Forse solo la poesia di Edgar Lee Masters o la prosa di Thortnon Wilder avrebbero la forza di rappresentare la vita drammatica di Beau Solomon, giovane universitario americano e la sua tragica morte a Roma.
Un destino che si è compiuto a poco meno di vent’anni, in modo così repentino e per ora ancora avvolto da numerose zone di buio. Un destino che aveva bussato alla porta di Solomon bambino, aggredito da un tumore combattuto da ben diciotto operazioni e dalla chemio. Il piccolo Solomon l’aveva debellato, guadagnandosi l’affetto di tutti coloro che aveva incontrato nella sua breve vita. Non solo: aveva studiato, era diventato un atleta di football; gli amici ne ricordano l’intelligenza pronta, grazie alla quale era venuto in Italia per i corsi estivi presso la John Cabot University a Trastevere. E qui, a Roma, nelle acque del Tevere, il suo destino si compie tragicamente.
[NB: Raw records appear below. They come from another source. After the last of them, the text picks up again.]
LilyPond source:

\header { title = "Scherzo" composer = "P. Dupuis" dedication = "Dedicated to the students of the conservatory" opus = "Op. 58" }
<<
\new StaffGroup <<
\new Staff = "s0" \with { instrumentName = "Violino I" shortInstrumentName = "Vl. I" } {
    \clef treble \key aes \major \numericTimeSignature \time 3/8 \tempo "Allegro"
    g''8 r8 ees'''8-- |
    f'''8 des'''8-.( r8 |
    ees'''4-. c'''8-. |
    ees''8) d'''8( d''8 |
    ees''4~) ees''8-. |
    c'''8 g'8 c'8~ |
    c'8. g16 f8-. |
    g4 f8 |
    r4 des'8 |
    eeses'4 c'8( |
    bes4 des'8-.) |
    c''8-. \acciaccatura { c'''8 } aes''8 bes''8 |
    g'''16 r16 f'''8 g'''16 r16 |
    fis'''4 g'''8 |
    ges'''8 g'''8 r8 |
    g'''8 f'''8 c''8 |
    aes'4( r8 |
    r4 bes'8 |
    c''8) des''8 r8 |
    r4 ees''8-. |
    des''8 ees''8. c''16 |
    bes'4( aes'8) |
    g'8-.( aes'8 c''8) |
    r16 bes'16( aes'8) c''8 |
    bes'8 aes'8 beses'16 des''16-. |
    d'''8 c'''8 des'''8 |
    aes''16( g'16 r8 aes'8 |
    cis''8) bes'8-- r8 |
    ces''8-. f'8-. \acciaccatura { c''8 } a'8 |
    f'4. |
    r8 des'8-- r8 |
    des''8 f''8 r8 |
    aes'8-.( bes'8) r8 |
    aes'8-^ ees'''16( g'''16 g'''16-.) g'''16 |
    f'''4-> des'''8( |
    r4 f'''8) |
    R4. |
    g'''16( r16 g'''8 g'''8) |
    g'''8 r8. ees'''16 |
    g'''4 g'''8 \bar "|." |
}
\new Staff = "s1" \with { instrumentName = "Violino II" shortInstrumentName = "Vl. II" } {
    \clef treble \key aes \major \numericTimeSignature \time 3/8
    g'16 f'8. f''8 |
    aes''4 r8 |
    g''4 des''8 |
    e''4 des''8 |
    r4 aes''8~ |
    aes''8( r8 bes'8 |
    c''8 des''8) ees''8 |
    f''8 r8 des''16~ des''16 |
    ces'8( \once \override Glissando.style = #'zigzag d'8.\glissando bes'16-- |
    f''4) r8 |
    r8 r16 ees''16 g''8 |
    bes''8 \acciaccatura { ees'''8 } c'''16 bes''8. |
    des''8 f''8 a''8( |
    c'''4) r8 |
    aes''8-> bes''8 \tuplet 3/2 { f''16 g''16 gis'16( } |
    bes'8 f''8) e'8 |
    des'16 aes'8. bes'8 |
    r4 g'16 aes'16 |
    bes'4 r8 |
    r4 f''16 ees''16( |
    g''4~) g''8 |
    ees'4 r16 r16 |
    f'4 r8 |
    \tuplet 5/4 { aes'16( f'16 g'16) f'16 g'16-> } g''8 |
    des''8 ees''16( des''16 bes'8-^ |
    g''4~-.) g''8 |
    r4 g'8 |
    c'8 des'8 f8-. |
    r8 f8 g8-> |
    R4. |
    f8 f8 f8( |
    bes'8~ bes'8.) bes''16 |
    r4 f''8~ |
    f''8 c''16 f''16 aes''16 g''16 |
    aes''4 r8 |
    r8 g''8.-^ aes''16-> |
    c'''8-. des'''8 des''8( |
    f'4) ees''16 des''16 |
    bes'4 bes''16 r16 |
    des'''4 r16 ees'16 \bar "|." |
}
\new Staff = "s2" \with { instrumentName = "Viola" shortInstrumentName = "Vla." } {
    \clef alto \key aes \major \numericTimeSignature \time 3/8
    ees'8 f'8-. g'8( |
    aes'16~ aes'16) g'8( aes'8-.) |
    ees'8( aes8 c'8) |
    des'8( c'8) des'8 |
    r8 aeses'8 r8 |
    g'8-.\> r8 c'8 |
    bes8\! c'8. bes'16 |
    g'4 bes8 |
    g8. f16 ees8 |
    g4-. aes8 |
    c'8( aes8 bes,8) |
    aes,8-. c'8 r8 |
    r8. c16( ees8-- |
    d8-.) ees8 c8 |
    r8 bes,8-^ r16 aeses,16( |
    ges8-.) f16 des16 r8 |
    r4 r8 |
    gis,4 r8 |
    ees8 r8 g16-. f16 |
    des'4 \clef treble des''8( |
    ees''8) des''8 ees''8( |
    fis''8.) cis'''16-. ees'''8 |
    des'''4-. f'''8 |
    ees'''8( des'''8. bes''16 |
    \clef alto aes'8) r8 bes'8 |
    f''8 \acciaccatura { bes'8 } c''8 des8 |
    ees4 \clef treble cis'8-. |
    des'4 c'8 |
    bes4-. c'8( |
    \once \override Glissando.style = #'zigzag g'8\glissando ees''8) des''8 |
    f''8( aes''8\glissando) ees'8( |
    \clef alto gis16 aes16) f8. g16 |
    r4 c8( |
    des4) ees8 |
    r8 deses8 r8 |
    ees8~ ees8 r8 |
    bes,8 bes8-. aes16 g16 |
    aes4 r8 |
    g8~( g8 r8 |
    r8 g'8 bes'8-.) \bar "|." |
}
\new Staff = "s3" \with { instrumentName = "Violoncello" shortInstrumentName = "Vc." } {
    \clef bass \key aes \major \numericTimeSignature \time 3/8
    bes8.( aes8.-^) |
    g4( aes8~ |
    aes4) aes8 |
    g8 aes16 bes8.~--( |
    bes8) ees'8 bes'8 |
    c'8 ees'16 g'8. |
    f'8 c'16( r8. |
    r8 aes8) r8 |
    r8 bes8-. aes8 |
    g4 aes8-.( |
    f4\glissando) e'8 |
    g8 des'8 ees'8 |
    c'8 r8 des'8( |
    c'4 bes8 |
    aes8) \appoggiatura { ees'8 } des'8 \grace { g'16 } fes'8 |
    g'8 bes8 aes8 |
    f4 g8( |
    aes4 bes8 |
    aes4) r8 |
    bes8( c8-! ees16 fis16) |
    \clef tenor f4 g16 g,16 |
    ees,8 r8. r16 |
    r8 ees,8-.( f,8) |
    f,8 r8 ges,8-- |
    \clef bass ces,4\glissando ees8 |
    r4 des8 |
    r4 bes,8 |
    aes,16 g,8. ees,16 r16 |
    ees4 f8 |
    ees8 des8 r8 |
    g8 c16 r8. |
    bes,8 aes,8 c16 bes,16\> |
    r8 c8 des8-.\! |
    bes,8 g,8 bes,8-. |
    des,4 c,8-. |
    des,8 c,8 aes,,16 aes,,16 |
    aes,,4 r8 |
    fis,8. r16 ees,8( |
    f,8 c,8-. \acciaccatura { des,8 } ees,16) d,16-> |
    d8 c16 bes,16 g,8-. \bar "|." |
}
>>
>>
La dinamica dei fatti ad oggi non è chiara. Ci sono degli elementi che non sono ancora stati composti: il furto delle carte di credito, una rissa, l’incontro con un romano senza fissa dimora, una ferita alla testa e poi l’acqua del fiume.
Tutto ciò, proprio per la sua indeterminatezza, spinge a pensare un po’ di più alla stranezza della vita. A che vale, senza ammettere l’esistenza di un senso, aver vinto un nemico così insidioso come il tumore, avere tanti amici e una prospettiva brillante davanti a sé, se poi la vita deve finire così, lontani da casa, di notte, nella solitudine minacciosa di un fiume ignoto?
Gli antichi romani avrebbero incolpato la sorte, con Catullo avrebbero maledetto le tenebre dell’Oltretomba che divorano ogni cosa bella, avrebbero pianto con Virgilio le lacrime delle cose, avrebbero reso onore con Seneca a una vita bene spesa.
Ma noi, tra Stati Uniti d’America e Italia, in una cultura che ha riconosciuto la bontà di Dio nei confronti di ogni sua creatura, possiamo dire, con dolore e con speranza, qualcosa di diverso? O dobbiamo ammettere di non saper andare oltre la tristezza dignitosa di quelle risposte?
C’è qualcosa in questa vita stroncata proprio sul limitare del sogno della giovinezza, dopo che aveva vinto la sua battaglia contro un male infido, che invita non solo alla commozione di cui sono testimoni i tanti amici di Solomon, ma anche all’accettazione che “i giorni dell’uomo sono come l’erba che fiorisce al mattino e alla sera è falciata e dissecca”. La fragilità della creatura è riscattata da una potenza più grande e buona: “Le vostre ossa rifioriranno come erba fresca”, promette il profeta Ezechiele a un popolo giunto al confine della morte.



In giorni provati dalla violenza che ha spento la vita bella e sofferta di Solomon, ma anche da quella scatenata nella lontana Dacca da studenti suoi coetanei, ma con ben altri intenti, davanti al dolore di famiglie che piangono i loro cari, in Italia e all’Est come all’Ovest, possa scendere per tutti, testimoni, vittime e colpevoli, una parola di pace: “Nelle tue mani consegno il mio spirito”.